───── Records supplied ─────
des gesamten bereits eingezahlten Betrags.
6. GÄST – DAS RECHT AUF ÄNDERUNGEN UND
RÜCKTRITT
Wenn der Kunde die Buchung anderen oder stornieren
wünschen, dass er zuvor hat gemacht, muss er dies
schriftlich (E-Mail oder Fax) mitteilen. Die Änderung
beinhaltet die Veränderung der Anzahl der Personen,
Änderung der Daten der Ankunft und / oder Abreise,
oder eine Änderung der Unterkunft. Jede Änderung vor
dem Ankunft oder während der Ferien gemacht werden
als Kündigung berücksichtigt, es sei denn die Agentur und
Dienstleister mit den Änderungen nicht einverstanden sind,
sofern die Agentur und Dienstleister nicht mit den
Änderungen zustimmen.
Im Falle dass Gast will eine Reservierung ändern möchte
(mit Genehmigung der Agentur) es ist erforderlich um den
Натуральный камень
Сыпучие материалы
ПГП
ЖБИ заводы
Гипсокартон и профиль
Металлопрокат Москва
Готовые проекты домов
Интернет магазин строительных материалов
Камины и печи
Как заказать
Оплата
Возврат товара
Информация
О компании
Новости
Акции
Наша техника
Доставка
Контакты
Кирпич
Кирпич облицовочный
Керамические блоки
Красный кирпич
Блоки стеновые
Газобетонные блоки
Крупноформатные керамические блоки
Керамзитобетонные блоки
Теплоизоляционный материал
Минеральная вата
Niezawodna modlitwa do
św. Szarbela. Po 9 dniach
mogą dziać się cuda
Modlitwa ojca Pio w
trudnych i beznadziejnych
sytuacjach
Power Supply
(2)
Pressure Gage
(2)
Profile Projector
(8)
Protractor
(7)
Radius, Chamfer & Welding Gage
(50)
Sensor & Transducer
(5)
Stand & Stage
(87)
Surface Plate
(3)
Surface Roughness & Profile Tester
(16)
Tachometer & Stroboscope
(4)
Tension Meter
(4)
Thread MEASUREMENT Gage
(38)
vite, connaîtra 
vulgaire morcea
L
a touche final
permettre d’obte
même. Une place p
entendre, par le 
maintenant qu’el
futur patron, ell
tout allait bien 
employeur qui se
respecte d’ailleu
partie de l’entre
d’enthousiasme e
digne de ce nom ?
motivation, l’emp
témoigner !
─────
=== What you need to do ===
Copy each line holding "nicht" from the material above.

=== Exercise result ===
Dienstleister mit den Änderungen nicht einverstanden sind,
sofern die Agentur und Dienstleister nicht mit den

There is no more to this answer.